Le litige sur le droit d’opposition étant ainsi tranché, Xavier Bertrand estime que «la question de fond» est désormais celle de la représentativité syndicale.
Dans sa lettre, le ministre précise les nouvelles règles du jeu. Premier élément : oui, les résultats aux élections professionnelles (Urml) seront désormais un critère sérieux pour définir la représentativité. C’est même un «indice important» dont il faudra tenir compte , ainsi que le reconnaît un article du Plfss adopté in extremis. Mais l’audience électorale ne saurait être le «seul» critère. Et Xavier Bertrand de citer la présence syndicale sur une «partie significative» du territoire (certaines organisations ont une implantation en « peau de léopard ») ; des effectifs cotisants suffisants «qui attestent l’existence d’une organisation structurée, apte notamment à mettre en oeuvre localement les engagements conventionnels»; ou encore une ancienneté minimale, «gage de cohérence et de continuité de l’action syndicale dans le temps» (Espace Généraliste s’est imposé en moins d’un an et a réalisé des scores flatteurs dans les dix régions où il présentait des candidats). Quels syndicats seraient représentatifs à l’aune de ces indicateurs ? La FMF-Généraliste, assurément, dans le collège concerné. Espace Généraliste aurait sa chance, mais plus difficilement.

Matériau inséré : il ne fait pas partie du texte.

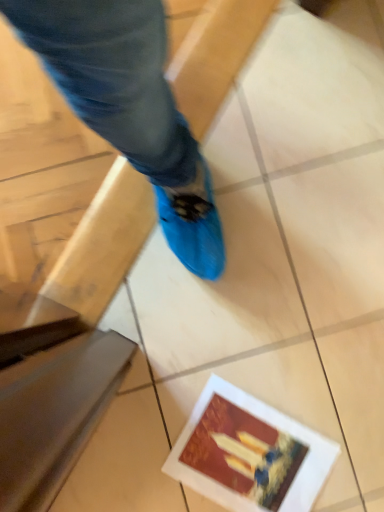
I want to click on vacant space to the left of matte paper postcard at lower right, so click(148, 422).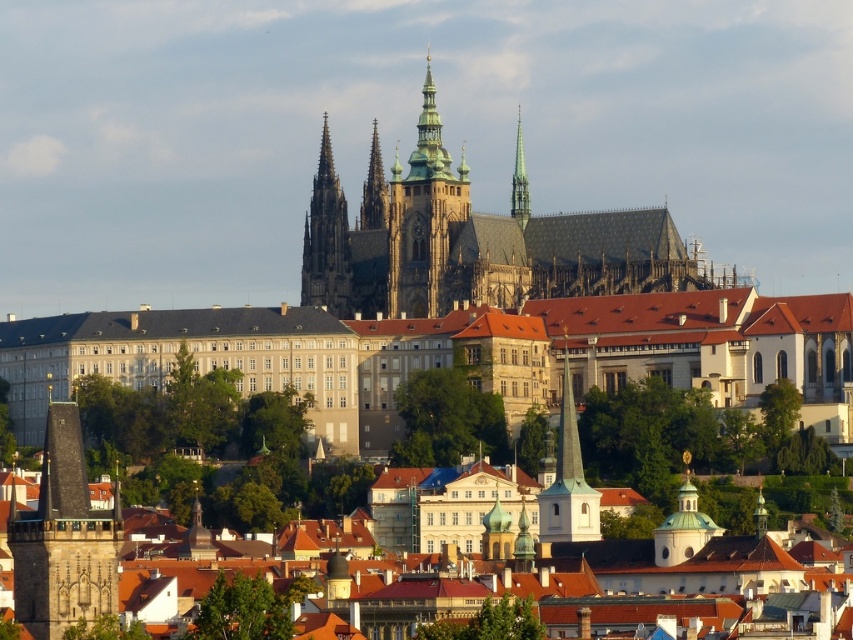
Question: Is golden spire at center closer to camera compared to green glass spire at upper center?

Choices:
 (A) yes
 (B) no

Answer: (B)

Question: Which of the following is the closest to the observer?

Choices:
 (A) green glass spire at upper center
 (B) dark gray stone castle at center
 (C) golden spire at center

Answer: (B)

Question: Is dark gray stone castle at center behind golden stone spire at center?

Choices:
 (A) no
 (B) yes

Answer: (A)

Question: Which point is closer to the camera taking this photo?

Choices:
 (A) (20, 580)
 (B) (521, 225)
 (C) (416, 148)

Answer: (A)

Question: Is green stone tower at center smaller than white stone tower at center?

Choices:
 (A) no
 (B) yes

Answer: (A)

Question: Which point is closer to the camera?

Choices:
 (A) golden spire at center
 (B) green stone tower at center
 (C) white stone tower at center
 (D) golden stone spire at center

Answer: (C)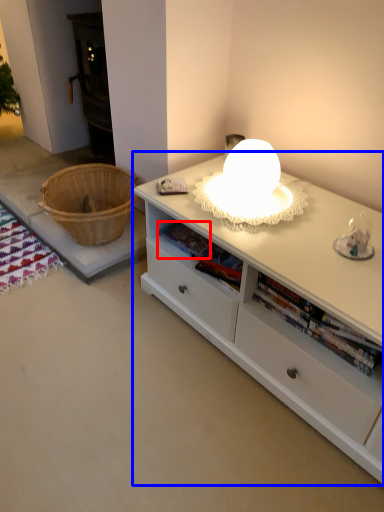
Question: Which of the following is the closest to the observer, book (highlighted by a red box) or desk (highlighted by a blue box)?

Choices:
 (A) book
 (B) desk

Answer: (B)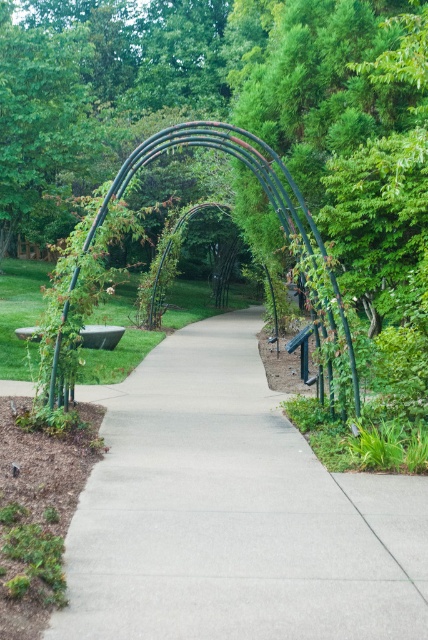
Question: From the image, what is the correct spatial relationship of green metal archway at center in relation to black metal archway at center?

Choices:
 (A) left
 (B) right

Answer: (B)

Question: Does concrete at center appear under green metal archway at center?

Choices:
 (A) no
 (B) yes

Answer: (B)

Question: Among these objects, which one is nearest to the camera?

Choices:
 (A) green metal archway at center
 (B) concrete at center

Answer: (B)

Question: Estimate the real-world distances between objects in this image. Which object is farther from the black metal archway at center?

Choices:
 (A) green metal archway at center
 (B) concrete at center

Answer: (B)

Question: Which point is farther from the camera taking this photo?

Choices:
 (A) (166, 134)
 (B) (106, 625)
 (C) (171, 266)

Answer: (C)

Question: Is concrete at center to the left of green metal archway at center from the viewer's perspective?

Choices:
 (A) no
 (B) yes

Answer: (B)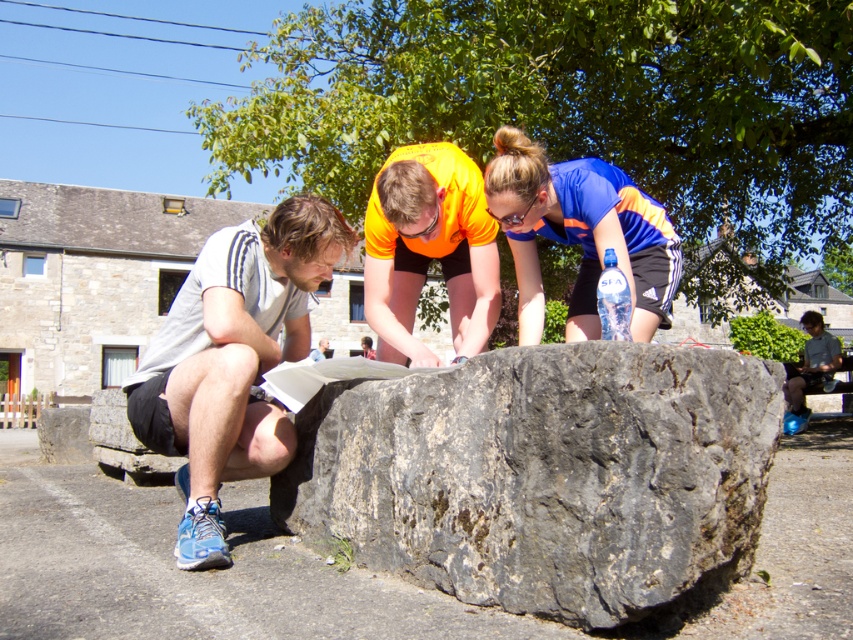
Question: Among these points, which one is nearest to the camera?

Choices:
 (A) (624, 337)
 (B) (309, 440)

Answer: (A)

Question: Is gray rough stone at center further to camera compared to blue jersey at center?

Choices:
 (A) no
 (B) yes

Answer: (A)

Question: Which object is closer to the camera taking this photo?

Choices:
 (A) dark gray stone bench at lower right
 (B) matte gray paper at lower left

Answer: (A)

Question: Estimate the real-world distances between objects in this image. Which object is closer to the white matte t-shirt at left?

Choices:
 (A) transparent plastic bottle at center
 (B) matte gray paper at lower left

Answer: (B)

Question: Observing the image, what is the correct spatial positioning of blue jersey at center in reference to transparent plastic bottle at center?

Choices:
 (A) left
 (B) right

Answer: (A)

Question: Does orange fabric shirt at center have a smaller size compared to matte gray paper at lower left?

Choices:
 (A) no
 (B) yes

Answer: (B)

L’actuel syndicat signataire Alliance risquerait fort, en revanche, de perdre sa représentativité.
Au-delà des plans sur la comète syndicale, le message du ministre est clair : aux opposants qui estiment avoir gagné dans les urnes une «légitimité démocratique» majoritaire et une représentativité justifiant la renégociation immédiate de la convention, Xavier Bertrand adresse en réalité une fin de non-recevoir. Ce n’est pas parce qu’un mécontentement s’est exprimé en 2006, fût-il spectaculaire (60 % des suffrages généralistes pour les opposants), qu’une convention négociée et signée au début de 2005 doit mécaniquement être remise en cause. Ce qui rejoint l’analyse défendue par la Csmf et le SML, principaux signataires, selon laquelle les élections (régionales) aux Urml n’étaient pas juridiquement un «référendum» pour ou contre la convention. Même si les sondages montrent que la thématique conventionnelle a pesé lourd dans les résultats électoraux.

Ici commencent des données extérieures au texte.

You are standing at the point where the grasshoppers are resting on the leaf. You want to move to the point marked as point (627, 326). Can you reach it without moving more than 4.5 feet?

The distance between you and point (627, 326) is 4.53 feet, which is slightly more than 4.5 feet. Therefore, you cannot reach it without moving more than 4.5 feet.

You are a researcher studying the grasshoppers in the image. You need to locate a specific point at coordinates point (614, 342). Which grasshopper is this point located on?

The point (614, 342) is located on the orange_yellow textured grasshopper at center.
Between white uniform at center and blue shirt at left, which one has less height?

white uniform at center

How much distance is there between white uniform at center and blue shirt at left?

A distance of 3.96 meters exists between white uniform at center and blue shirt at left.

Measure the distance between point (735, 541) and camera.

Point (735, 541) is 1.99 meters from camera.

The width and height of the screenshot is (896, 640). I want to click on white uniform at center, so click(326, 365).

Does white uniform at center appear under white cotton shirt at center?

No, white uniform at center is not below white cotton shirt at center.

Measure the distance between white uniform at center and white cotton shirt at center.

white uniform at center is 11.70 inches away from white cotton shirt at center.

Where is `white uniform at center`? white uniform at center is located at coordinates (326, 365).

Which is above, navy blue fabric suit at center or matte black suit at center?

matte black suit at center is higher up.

Conforter les conventions.
Pour le ministre, le calendrier idéal des enquêtes de représentativité découle de cette analyse. Faut-il déclencher systématiquement une enquête dans la foulée des élections aux Urml (cela n’avait pas été le cas en 2000) ? «Non», répond Xavier Bertrand, car ce serait redistribuer les cartes syndicales au gré de chaque élection, parfois des surenchères, et risquer de fragiliser le système conventionnel en donnant une prime aux contestataires. Les enquêtes de représentativité, précise-t-il, «doivent avoir lieu au moment où va se négocier la convention, c’est-à-dire au moment de son échéance et à nul autre moment». En revanche, concède Xavier Bertrand, le droit devra garantir qu’il y ait «régulièrement» des enquêtes de représentativité, ce qui ne va plus de soi. Depuis la loi de financement de la Sécurité sociale pour 2005, toute nouvelle convention « écrase » en effet la précédente, réputée caduque, sans qu’il soit nécessaire de procéder à une enquête de représentativité. Les échéances des enquêtes risquent donc d’être systématiquement repoussées. Xavier Bertrand pense qu’ «il y a là matière à évolution du droit». Sur tous ces sujets, le ministre souhaite recueillir l’avis des syndicats et leurs suggestions . Fer de lance des opposants, MG-France ne décèle «aucune avancée». «Vingt-neuf mille médecins libéraux ont voté pour que ça change, martèle le président Pierre Costes. En excluant toute ouverture immédiate, en fermant la porte à une renégociation avec tous les syndicats, Xavier Bertrand casse l’espoir de la majorité des médecins et prend le risque d’un conflit à six mois de l’élection présidentielle.»